Antioxidants are high in vitamins, minerals and fiber and are intimately involved in the prevention of cellular damage — the common pathway for cancer, aging, and a variety of diseases. USDA recommends top 20 best sources of food antioxidants as measured by their total antioxidant capacity per serving size.
Research demonstrates the antioxidant-rich Mediterranean Diet reduces the risk of heart disease, cancer, and a reduced incidence of Parkinson’s and Alzheimer’s diseases. The characteristics of the Mediterranean Diet are:
- Primarily plant-based foods, antioxidant-rich fruits and vegetables, whole grains, legumes and nuts;
- Replacing butter with healthy fats such as olive oil and canola oil;
- Using herbs and spices instead of salt to flavor foods;
- Limiting red meat to no more than a few times a month;
- Eating fish and poultry at least twice a week;
- Drinking red wine in moderation (optional).
When your energy level is flagging it’s time to fuel your body with a nutritious snack. I shared my 7 favorite energizing snack foods in an earlier post. I also find Green tea, Oolong and herbal teas increase energy levels. I located Energy Foods Slideshow: A Diet to Boost Your Mood and Energy Level and think its useful.
Exercise, Energy, Stress, Mood
Exercise boosts levels of energizing brain chemicals dopamine, norepinephrine, and serotonin. There’s evidence that changing your exercise and stress levels affect both your energy level and mood.
Fortunately, those benefits don’t require spending hours pumping weights in a gym or pounding on a treadmill. Making mild exercise part of your everyday life, and increasing your heart rate in moderate exercise several times a week, will give help you become more energized and better able to cope with stress.
Exercise improves energy by: increasing muscle mass; increasing the heart’s pumping volume; reducing body fat; lowering fat in the blood such as bad cholesterol; improving the body’s regulation of blood sugar; improving circulation; and boosting mood and mental capacity.

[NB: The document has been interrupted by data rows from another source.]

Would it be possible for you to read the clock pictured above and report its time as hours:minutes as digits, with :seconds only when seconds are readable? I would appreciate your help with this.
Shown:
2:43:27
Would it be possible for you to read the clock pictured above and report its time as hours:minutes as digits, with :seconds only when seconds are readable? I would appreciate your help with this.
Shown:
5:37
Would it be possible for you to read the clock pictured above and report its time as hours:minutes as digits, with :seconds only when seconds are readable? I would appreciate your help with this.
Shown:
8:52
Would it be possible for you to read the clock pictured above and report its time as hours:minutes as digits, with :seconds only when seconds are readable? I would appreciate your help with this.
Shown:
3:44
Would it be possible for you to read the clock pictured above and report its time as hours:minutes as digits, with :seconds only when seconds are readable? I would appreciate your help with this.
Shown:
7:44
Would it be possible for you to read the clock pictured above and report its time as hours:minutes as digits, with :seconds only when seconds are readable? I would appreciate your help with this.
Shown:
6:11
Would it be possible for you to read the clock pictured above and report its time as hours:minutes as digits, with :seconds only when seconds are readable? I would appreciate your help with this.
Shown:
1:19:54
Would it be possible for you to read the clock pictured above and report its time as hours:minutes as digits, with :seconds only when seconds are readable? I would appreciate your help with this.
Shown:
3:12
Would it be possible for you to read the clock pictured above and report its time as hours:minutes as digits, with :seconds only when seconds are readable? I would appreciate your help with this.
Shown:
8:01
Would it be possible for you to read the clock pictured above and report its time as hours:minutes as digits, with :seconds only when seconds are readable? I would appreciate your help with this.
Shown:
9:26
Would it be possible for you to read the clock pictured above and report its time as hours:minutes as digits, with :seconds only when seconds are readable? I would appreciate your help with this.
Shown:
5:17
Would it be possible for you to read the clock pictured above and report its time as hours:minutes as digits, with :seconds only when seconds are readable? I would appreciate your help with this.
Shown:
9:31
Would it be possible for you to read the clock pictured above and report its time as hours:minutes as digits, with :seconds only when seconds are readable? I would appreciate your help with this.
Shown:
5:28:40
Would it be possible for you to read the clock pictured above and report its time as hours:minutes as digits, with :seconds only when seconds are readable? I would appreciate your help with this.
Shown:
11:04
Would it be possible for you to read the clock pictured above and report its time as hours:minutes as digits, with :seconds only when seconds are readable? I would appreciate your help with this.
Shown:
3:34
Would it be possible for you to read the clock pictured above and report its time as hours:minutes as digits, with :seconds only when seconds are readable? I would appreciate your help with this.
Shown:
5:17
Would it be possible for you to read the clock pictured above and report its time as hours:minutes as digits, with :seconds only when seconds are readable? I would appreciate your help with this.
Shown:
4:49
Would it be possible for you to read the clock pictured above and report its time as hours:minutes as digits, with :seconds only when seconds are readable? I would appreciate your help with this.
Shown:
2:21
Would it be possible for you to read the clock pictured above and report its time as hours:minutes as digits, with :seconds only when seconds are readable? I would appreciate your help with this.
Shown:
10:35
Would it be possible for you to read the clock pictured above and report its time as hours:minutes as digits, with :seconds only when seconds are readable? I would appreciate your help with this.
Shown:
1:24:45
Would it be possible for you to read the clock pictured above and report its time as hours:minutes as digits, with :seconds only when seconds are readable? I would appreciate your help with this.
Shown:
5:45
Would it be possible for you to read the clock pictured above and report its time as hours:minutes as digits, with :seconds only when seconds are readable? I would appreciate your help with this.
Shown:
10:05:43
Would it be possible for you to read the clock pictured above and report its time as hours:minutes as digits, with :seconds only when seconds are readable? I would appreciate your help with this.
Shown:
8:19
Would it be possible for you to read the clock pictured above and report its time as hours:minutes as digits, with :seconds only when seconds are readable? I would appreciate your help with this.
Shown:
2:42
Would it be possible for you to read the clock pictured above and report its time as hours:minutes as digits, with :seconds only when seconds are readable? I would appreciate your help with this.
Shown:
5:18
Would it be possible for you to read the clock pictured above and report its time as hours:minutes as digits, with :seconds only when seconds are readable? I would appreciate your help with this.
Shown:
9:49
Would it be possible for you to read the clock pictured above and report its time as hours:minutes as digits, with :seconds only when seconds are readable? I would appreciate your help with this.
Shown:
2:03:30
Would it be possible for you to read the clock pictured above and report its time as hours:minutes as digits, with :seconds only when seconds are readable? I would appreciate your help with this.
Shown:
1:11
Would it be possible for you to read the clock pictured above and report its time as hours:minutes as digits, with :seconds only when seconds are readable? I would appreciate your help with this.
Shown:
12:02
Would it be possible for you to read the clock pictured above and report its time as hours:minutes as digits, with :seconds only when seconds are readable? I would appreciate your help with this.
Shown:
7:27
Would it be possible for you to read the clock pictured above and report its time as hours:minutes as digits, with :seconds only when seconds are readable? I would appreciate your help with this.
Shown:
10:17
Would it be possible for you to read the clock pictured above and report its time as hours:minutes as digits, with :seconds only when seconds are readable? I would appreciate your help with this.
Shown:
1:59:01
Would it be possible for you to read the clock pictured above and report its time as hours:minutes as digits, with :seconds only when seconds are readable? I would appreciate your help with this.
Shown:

According to research funded in part by the Arthritis Foundation, yoga poses, breathing and relaxation significantly reduce joint tenderness and swelling for people with rheumatoid arthritis. Yoga has also been seen to reduce symptoms of chronic pain and psychological stress in women with fibromyalgia.
In experiments conducted by Robert Thayer, PhD, at California State University, a brisk 10-minute walk not only increased energy, but the effects lasted up to two hours. When daily 10-minute walks continued for three weeks, overall energy levels and mood were lifted.
When it comes to exercising for me that means working through pain from arthritis and fibromyalgia. I do stretching and yoga asanas daily to help prevent injury, increase my range of motion, reduce stiffness, and reduce pain. Walking briskly is my 5 days weekly aerobic exercise. My routines start with a yoga warm-up (asanas and breathing), and then move on to briskly walking with awareness, rhythm, and integrated breathing.
Research suggests a 90-Minute Plan for work projects is the optimal human limit for focusing intensely on any given task. I concentrate for about 40 minutes on a task before I take a break.
National Institutes of Mental Health found that a 60-minute “power nap” can not only reverse the mind-numbing effects of information overload, it may also help us to better retain what we have learned. It’s not workable for me as I don’t fall asleep when I try to nap.